Lines in the records below that contain the word "atención" must each be copied.

PROVIDED ENTRIES:
┌────────
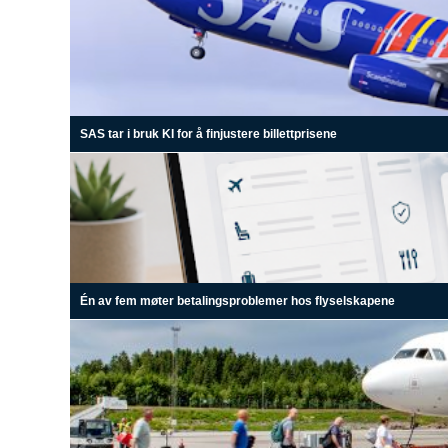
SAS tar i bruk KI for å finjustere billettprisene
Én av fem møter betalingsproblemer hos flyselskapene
└────────
┌────────
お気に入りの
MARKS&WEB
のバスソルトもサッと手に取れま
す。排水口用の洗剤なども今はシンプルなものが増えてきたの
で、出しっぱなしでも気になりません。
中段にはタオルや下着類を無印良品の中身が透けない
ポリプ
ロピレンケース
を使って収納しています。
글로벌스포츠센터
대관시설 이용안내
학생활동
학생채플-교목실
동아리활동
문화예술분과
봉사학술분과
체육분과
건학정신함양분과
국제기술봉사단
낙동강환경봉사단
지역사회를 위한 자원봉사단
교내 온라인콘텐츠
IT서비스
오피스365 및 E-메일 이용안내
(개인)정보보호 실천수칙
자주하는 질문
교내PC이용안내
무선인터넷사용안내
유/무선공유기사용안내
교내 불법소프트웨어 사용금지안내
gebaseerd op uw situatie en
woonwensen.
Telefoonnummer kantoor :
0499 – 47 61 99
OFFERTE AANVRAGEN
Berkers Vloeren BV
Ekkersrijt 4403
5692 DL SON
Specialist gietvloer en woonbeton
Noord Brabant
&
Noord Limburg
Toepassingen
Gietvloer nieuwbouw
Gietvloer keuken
└────────
┌────────
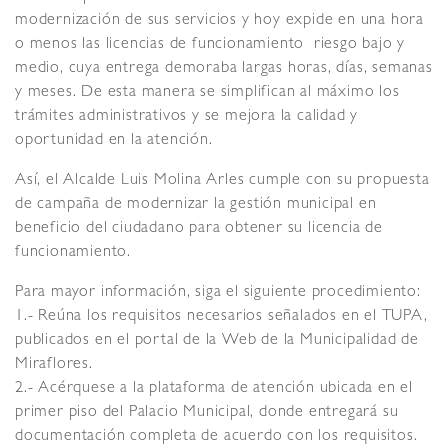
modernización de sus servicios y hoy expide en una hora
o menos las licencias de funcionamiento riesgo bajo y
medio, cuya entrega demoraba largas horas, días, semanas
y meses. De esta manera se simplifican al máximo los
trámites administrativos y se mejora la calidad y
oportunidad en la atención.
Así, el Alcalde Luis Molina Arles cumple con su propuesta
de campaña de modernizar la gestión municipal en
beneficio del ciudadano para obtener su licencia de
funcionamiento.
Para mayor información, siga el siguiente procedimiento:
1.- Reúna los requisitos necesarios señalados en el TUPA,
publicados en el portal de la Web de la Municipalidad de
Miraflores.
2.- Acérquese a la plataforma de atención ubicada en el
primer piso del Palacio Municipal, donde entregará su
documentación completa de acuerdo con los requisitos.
└────────
RESPONSE TO THIS TASK:
oportunidad en la atención.
2.- Acérquese a la plataforma de atención ubicada en el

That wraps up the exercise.